GIVEN DATA
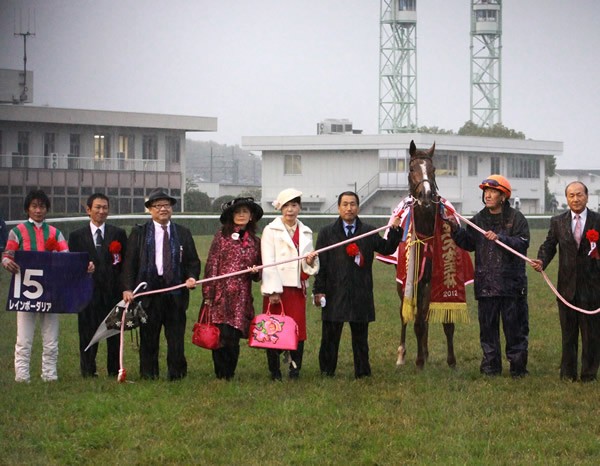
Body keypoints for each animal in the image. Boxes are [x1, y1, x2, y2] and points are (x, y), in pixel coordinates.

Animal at [396, 140, 458, 370]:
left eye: (433, 169)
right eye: (412, 168)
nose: (425, 196)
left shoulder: (436, 277)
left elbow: (444, 320)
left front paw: (451, 360)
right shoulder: (413, 279)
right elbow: (417, 320)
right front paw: (419, 361)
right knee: (405, 315)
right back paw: (403, 354)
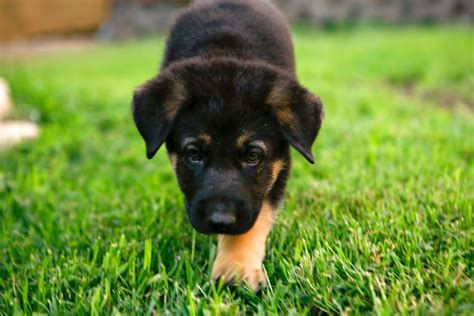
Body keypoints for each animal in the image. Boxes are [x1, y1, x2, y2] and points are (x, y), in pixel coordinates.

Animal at [134, 0, 326, 290]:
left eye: (253, 156)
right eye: (194, 154)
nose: (220, 222)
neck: (226, 51)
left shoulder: (278, 166)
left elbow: (254, 219)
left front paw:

WORK INSTRUCTIONS
From the records above, return each line that has the string "shoulder".

RESPONSE TO THIS EXERCISE
left shoulder: (436, 277)
right shoulder: (413, 279)
left shoulder: (278, 166)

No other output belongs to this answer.